> YOUR INSTRUCTIONS:
Continue the piece below on how agile practices reduce project risk, starting right after its last sentence. The material that follows the piece is separate from it.

> EXTRACT PROVIDED:

Risk Source – Organization: Risk emanating from the company or department producing the software, involve policy, resource management, coordination.

Risk Source – Technology/Environmental: Risk emanating from technical infrastructure or software development technology platform.

I have listed these in the order of frequency or likelihood based purely on my own experience. You can argue with me on the customer risk being the most frequent or likely, and that all scope, schedule and financial risk emanate from the customer, but it’s their scope, it’s their schedule, and it’s their money, and all decisions around those three elements are made by the customer.

So how do agile practices help mitigate risk emanating from the customer?

 

  • By producing working software as early as possible, effectively shortening the feedback and delivery cycles, agile practices actually retire risk of unknown. When you produce working software capabilities that is ready to deploy, any risk of unknown that was attached to those capabilities is effectively retired. This includes risk of incomplete or incorrect requirements, or inaccurate translation between business and technical abstractions.
  • By assuming a model that inherently drives down the cost of deferred decisions by eliminating pre-work, the risks of changes to schedule or budget emanating from the customers funding model or the customers market strategy are mitigated.
  • By developing a model with a higher frequency of customer interaction, and reducing the scope (size and impact) of customer decisions (one milestone at a time) risks emanating from the customers own organizational decision making process, or internal committment model are mitigated.
  • By establishing a value scoping paradigm with finer granularity, agile practices can reduce the scope of customer decisions, and the minimum time span of value delivery. More granular deliverables (stories?), make it easier for the customer to prioritize and sequence, ensuring that key value propositions are delivered as early as possible. Customers have a increased ability to discriminate essential scope from non-essential (apple polishing or lily guilding) scope, and so can defer the non-essential, until all of the essential scope is accepted.

Likewise, how do agile practices help mitigate risk emanating from the project team?

 

  • By increasing the frequency of measurement (of productivity), agile practices give more timely feedback on the productivity from each skill to management, enabling adjustments as early as possible, rather than later.
  • By establishing a regular cycle during the project of milestone retrospectives, the project team can adapt and adjust without the permission or engagement of outside leadership.

And for risks emanating from the delivery organization?

 

  • By establishing cross-functional teams, and empowering the team to self-adjust their process, agile practices reduce policy oriented risks, as separate teams forming separate (and un-aligned) policies do not inherently collaborate or coordinate.
  • By increasing the frequency of measurement, feedback to resource management is actionable sooner, mitigating risk emanating from resource management.
  • Agile practices do not appear to provide distinct advantage in coordinating across delivery teams, or with service providers or vendors. But it also does not appear to disadvantage the team in any material way.

> SOURCE DATA:

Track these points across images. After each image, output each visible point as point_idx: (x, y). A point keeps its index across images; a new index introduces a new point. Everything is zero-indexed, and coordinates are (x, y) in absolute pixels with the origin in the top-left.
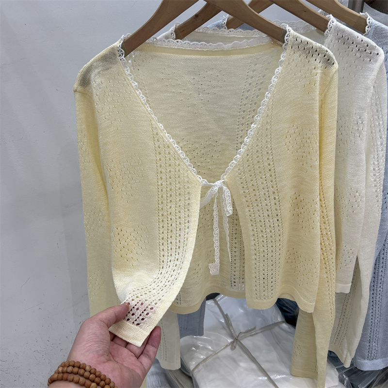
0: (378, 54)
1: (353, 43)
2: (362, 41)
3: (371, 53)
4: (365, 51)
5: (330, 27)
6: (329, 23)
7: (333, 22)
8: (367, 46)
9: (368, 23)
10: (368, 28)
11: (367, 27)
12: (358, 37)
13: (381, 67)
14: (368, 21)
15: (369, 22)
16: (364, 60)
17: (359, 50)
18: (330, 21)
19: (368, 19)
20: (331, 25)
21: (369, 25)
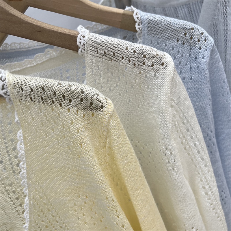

> RESPONSE BELOW:
Finally, for risks emanating from the technical infrastructure or development platform?

 

  • Agile practices do not appear to provide distinct advantage in dealing with hardware or software environments or development tools. But it also does not appear to disadvantage the team in any material way.

While I am not suggesting that traditional software development life cycle does not have risk management capabilities, only that they are different, and especially, do not retire risk as early. The basis of the traditional lifecycle is that risk of unknown is mitigated by doing ALL of the analysis and ALL of the design up front, in an effort to optimize the development, which is thought to be the risky portion. I think that modern software tools, paradigms and techniques have made the development less risky, which means that the risk is more likely that the requirements that we captured change over time, or simply were inadequate, and that we cannot retire that risk, until we put software capabilites in front of users. That is where agile practices take us – in exactly that way.

Agile Value Delivery

Agile practices claim to delivery greater value to the customer.  This claim is based on agile tendencies to deliver software capabilities more frequently, which in and of itself, means that the customer starts realizing value from our efforts sooner. OK – this one is obvious. Traditional phase gated life cycles effectively require you to do all the work through each phase – all the requirements, all the design, all the development, all the testing – before any value is actually delivered to the customer. Agile practices – actively proclaim (this is not a passive benefit, but an assertion of the philosophy) that it is better to finish the smallest increment of usable software capability and deliver it to the customer as early as possible.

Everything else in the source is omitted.